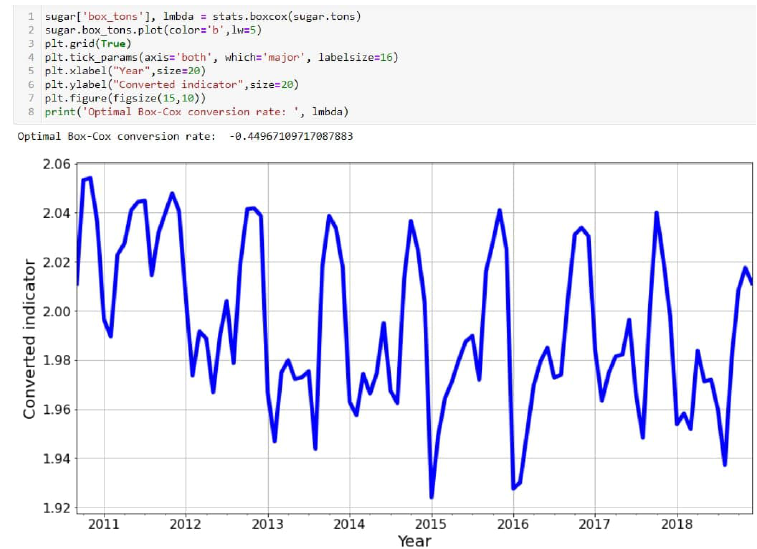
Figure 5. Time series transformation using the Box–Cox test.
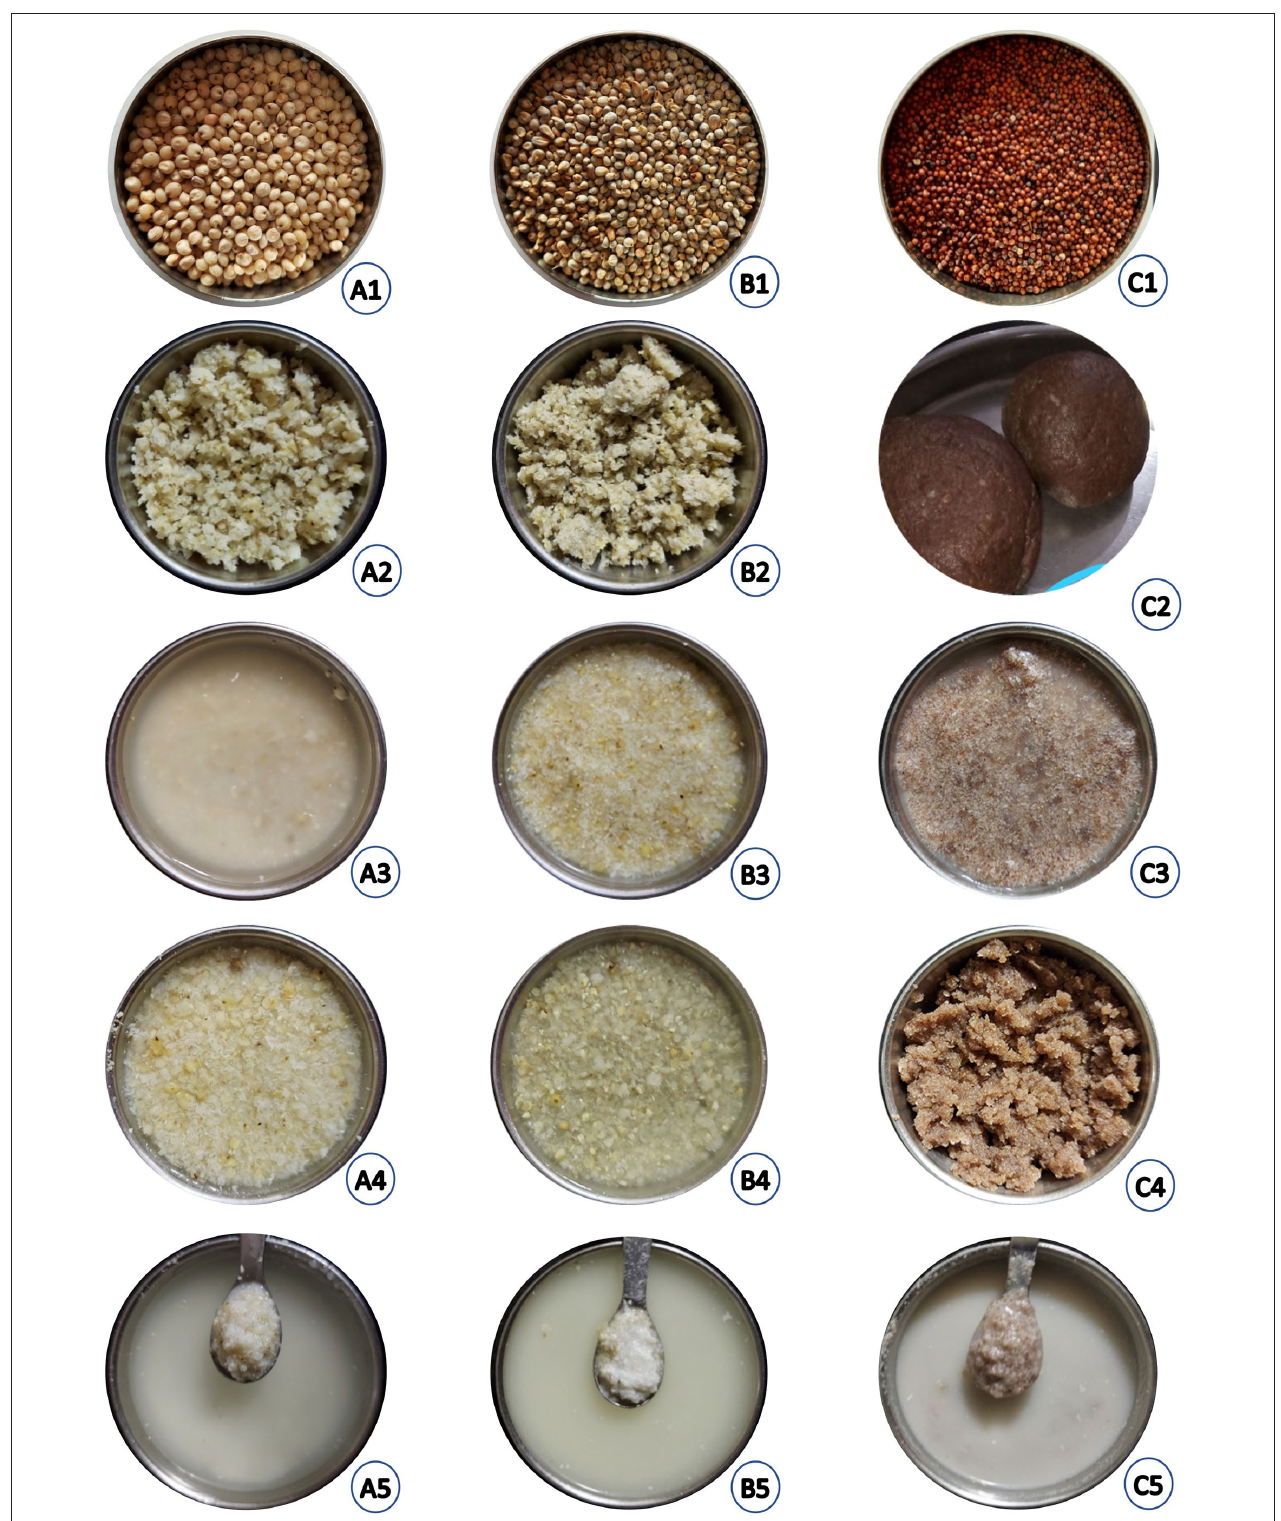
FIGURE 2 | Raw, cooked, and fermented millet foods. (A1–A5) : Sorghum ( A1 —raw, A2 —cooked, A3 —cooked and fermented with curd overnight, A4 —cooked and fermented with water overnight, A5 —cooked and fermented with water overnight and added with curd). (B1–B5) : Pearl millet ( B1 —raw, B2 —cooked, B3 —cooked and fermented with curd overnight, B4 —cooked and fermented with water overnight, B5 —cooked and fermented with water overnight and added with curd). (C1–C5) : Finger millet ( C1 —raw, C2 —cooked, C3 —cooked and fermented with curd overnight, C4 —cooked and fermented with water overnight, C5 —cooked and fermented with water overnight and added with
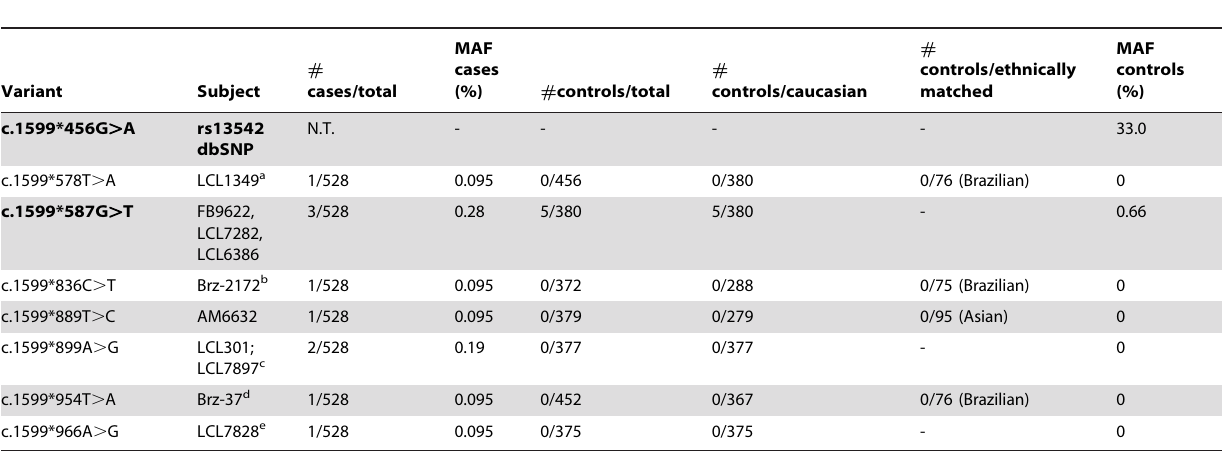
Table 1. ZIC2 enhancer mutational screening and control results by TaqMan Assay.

Your task: The response is the full listing, copied exactly, with the pictures omitted.

Answer to this task:
Figure 5. Time series transformation using the Box–Cox test.
FIGURE 2 | Raw, cooked, and fermented millet foods. (A1–A5) : Sorghum ( A1 —raw, A2 —cooked, A3 —cooked and fermented with curd overnight, A4 —cooked and fermented with water overnight, A5 —cooked and fermented with water overnight and added with curd). (B1–B5) : Pearl millet ( B1 —raw, B2 —cooked, B3 —cooked and fermented with curd overnight, B4 —cooked and fermented with water overnight, B5 —cooked and fermented with water overnight and added with curd). (C1–C5) : Finger millet ( C1 —raw, C2 —cooked, C3 —cooked and fermented with curd overnight, C4 —cooked and fermented with water overnight, C5 —cooked and fermented with water overnight and added with
Table 1. ZIC2 enhancer mutational screening and control results by TaqMan Assay.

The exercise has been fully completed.